Les semaines passèrent, et la vie dans la montagne prit une tournure que la guilde des cartographes n'aurait jamais pu consigner dans ses registres. Éléonore apprit à comprendre les rudiments de la langue de l'orc, qui s'appelait Thrum. Elle découvrit qu'il était le dernier de son clan, décimé par une épidémie et par les traques incessantes des armées humaines. Sa brutalité initiale n'était que le reflet de sa solitude absolue et de la nécessité de défendre son territoire contre un monde qui voulait sa mort.
Thrum se révéla être un compagnon attentionné. Il lui apportait les meilleures pièces de gibier, lui confectionnait des vêtements de fourrure chaude pour la protéger du gel et veillait sur son sommeil comme sur le plus précieux des trésor. Leurs nuits n'étaient plus des viols, mais des célébrations d'une passion dévorante. La physicalité brute de Thrum, sa dimension colossale et son endurance infinie offraient à Éléonore des extases que sa vie d'avant n'aurait jamais pu lui procurer. Elle s'était accoutumée à la taille du membre de son orc, le réclamant chaque soir avec une ferveur qui surprenait le colosse lui-même.
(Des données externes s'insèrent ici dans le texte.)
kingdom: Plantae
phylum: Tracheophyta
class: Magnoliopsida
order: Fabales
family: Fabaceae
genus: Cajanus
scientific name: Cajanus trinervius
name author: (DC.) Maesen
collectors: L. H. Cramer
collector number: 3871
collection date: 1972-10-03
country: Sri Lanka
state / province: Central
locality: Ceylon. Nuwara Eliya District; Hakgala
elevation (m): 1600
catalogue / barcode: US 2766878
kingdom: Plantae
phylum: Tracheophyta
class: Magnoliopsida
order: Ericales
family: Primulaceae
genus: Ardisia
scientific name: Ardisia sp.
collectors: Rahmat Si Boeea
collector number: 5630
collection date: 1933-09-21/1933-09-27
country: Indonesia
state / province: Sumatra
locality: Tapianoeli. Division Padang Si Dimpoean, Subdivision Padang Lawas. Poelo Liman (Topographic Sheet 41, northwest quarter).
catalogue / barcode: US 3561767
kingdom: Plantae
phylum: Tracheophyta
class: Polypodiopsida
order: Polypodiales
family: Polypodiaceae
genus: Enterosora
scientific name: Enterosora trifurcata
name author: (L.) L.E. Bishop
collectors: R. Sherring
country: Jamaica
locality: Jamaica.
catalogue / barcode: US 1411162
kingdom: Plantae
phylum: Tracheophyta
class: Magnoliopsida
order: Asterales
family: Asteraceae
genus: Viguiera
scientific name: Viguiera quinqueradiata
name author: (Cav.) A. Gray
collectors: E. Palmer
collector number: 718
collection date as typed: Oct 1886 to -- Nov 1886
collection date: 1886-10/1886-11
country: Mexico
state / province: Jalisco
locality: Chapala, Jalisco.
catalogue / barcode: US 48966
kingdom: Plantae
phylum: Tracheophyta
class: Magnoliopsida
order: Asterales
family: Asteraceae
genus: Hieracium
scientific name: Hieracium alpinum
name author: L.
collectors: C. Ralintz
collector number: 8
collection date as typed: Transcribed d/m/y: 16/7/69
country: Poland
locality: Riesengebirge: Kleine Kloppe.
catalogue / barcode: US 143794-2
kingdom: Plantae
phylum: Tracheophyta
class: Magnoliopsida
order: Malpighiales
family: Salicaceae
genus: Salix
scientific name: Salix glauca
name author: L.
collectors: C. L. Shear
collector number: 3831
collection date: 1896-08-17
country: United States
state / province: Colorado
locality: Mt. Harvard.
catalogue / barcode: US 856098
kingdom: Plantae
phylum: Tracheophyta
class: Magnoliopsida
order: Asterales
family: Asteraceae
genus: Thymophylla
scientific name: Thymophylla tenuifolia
Elle aimait être dominée par cette force herculéenne, se donner entièrement à ses assauts sauvages mais contrôlés, trouvant dans cette soumission consentie une liberté absolue.
Un matin, alors que le printemps pointait le bout de son nez, faisant fondre les premières neiges, Thrum revint de sa patrouille l'air grave. Il prit Éléonore par la main et la conduisit à l'entrée de la grotte. Au loin, dans la vallée, une colonne de fumée s'élevait. C'était une patrouille de secours humaine, arborant les bannières de la Guilde Royale, recherchant activement l'exploratrice disparue.
Thrum la regarda, ses yeux jaunes empreints d'une profonde tristesse. Il désigna la vallée, puis délia délicatement les derniers bracelets de cuir qu'elle portait parfois par coquetterie. Il faisait un pas en arrière, lui offrant sa liberté. Il pensait qu'elle voulait retourner parmi les siens, quitter la sauvagerie de la montagne pour retrouver le confort des cités de pierre.
Éléonore regarda la vallée, ces hommes en armure, cette civilisation faite de faux-semblants, de règles étouffantes et de tiédeur. Puis elle se tourna vers Thrum. Elle vit ses épaules larges un peu voutées par la perspective du retour à la solitude, ses mains puissantes qui tremblaient légèrement, ce visage de monstre qui était devenu pour elle celui de l'amour le plus pur et le plus sincère.
Elle fit un pas en avant, puis deux. Elle ne se dirigea pas vers la vallée. Elle se jeta contre le torse massif de l'orc, enroulant ses bras autour de son cou robuste.
— Non, Thrum… Je reste, murmura-t-elle en fondant ses yeux clairs dans son regard de soufre. Ma place est ici. Avec toi.
L'orc se figea, incrédule, puis un immense sourire dévoila ses crocs. Il la souleva du sol, la serrant contre son cœur avec une force qui aurait pu lui briser les côtes, mais qui ne lui procura qu'un immense sentiment de sécurité. Il poussa un rugissement de triomphe qui fit trembler la montagne entière, annonçant aux échos de la roche que la femelle humaine avait choisi son camp.
Pour sceller cette alliance de chair et de terre, Thrum transporta Éléonore vers la litière. Cette fois, l'étreinte fut d'une intensité sacrée. Il la prit avec toute la force et la dévotion dont un mâle de sa race était capable, ses poussées profondes et impitoyables rythmant leur union sous les yeux des esprits de la montagne. Éléonore criait sa joie, s'offrant corps et âme à son époux de pierre, sachant qu'elle venait de cartographier le plus beau des territoires : celui d'un amour sauvage, libre et éternel.